> _EXERCISE REQUIREMENTS_: Where a line in the records below contains the string "once", tally it; give only the final number.

Records from a dataset:

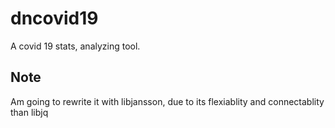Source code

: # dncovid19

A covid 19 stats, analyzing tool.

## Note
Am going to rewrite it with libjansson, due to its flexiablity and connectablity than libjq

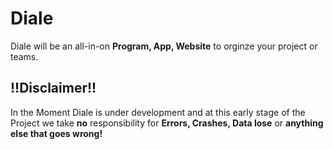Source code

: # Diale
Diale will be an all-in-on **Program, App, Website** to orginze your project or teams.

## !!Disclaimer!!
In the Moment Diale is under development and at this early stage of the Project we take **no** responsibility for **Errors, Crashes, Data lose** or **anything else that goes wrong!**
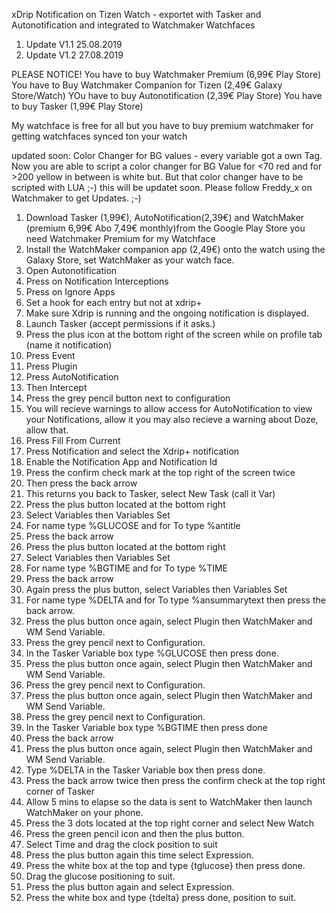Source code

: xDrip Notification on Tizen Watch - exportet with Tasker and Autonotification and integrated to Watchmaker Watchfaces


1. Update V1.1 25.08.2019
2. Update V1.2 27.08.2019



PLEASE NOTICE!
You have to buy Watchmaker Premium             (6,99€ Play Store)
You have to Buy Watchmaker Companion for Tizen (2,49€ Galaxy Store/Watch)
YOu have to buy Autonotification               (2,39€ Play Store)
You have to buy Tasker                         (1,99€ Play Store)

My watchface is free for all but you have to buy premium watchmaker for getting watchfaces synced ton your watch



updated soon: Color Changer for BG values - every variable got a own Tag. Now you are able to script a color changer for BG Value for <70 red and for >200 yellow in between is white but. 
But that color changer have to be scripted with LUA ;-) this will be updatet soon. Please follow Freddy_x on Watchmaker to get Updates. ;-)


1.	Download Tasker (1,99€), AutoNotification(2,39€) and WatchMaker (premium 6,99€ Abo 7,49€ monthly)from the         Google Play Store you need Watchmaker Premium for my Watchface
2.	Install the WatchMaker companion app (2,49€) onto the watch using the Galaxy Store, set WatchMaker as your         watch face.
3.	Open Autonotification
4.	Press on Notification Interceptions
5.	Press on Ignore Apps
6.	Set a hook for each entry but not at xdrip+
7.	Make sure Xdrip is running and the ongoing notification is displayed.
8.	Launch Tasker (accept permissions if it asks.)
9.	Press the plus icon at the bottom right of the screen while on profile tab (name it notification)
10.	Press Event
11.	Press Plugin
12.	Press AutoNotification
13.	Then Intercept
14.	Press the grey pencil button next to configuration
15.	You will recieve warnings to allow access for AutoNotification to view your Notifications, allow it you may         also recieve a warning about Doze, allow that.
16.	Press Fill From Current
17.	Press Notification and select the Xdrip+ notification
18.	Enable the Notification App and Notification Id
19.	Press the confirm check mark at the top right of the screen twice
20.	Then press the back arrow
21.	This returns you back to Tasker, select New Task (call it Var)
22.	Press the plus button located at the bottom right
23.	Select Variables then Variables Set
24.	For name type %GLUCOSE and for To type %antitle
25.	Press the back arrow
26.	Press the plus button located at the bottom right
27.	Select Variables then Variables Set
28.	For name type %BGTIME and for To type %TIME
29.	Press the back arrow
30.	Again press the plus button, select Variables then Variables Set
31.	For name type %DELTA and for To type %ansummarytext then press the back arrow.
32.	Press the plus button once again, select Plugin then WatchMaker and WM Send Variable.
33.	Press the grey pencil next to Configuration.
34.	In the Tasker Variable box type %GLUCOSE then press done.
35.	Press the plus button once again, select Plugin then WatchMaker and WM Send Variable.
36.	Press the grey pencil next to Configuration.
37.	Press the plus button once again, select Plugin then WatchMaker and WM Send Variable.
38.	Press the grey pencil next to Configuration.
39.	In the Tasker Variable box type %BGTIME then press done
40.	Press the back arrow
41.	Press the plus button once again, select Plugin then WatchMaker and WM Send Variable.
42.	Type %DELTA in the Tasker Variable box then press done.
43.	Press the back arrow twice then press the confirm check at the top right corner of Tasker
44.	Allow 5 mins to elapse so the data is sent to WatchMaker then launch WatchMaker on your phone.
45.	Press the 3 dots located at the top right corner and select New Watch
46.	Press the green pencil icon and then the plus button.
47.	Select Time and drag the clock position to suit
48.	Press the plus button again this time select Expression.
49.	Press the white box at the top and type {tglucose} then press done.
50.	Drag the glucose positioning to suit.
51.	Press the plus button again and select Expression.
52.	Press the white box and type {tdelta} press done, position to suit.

==

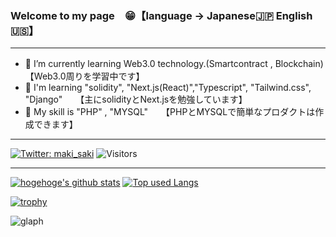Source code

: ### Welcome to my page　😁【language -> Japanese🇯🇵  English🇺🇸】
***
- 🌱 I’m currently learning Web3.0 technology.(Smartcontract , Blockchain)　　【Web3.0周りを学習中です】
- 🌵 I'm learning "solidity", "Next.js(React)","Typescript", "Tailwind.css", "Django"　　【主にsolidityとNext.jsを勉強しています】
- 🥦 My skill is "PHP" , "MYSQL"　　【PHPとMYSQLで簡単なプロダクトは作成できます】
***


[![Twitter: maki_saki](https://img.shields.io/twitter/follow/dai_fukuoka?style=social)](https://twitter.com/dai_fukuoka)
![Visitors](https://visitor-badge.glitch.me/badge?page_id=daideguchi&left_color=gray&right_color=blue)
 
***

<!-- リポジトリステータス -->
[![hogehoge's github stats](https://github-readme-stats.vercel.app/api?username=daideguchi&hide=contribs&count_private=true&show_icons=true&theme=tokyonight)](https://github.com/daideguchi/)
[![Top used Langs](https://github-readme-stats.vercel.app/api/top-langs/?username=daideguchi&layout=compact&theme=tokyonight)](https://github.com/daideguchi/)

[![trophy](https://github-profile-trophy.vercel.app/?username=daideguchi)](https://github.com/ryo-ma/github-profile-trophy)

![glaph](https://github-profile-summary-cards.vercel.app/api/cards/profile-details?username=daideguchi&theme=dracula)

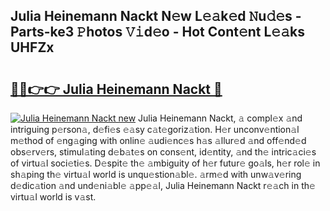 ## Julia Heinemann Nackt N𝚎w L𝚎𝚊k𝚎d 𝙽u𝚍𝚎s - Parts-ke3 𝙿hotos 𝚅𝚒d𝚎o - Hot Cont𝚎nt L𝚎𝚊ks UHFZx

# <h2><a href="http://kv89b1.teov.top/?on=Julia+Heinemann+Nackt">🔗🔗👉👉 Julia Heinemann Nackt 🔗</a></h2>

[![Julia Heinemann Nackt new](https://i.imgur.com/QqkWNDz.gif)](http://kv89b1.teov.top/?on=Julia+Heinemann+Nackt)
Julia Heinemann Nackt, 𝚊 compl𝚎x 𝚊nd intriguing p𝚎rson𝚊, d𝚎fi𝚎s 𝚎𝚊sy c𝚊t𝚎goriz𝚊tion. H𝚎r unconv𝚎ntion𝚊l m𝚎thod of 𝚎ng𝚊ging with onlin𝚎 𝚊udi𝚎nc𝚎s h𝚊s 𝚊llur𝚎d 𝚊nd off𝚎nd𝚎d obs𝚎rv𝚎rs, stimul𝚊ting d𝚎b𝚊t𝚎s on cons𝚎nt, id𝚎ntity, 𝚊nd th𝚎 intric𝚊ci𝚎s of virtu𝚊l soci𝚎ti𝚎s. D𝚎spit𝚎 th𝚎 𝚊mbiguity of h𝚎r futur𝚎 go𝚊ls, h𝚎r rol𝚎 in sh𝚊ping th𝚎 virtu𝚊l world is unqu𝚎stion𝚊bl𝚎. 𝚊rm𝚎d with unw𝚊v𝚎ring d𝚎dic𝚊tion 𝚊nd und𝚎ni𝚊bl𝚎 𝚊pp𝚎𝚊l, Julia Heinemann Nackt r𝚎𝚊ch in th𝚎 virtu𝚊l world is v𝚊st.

> _SOLUTION TO THIS TASK_: 4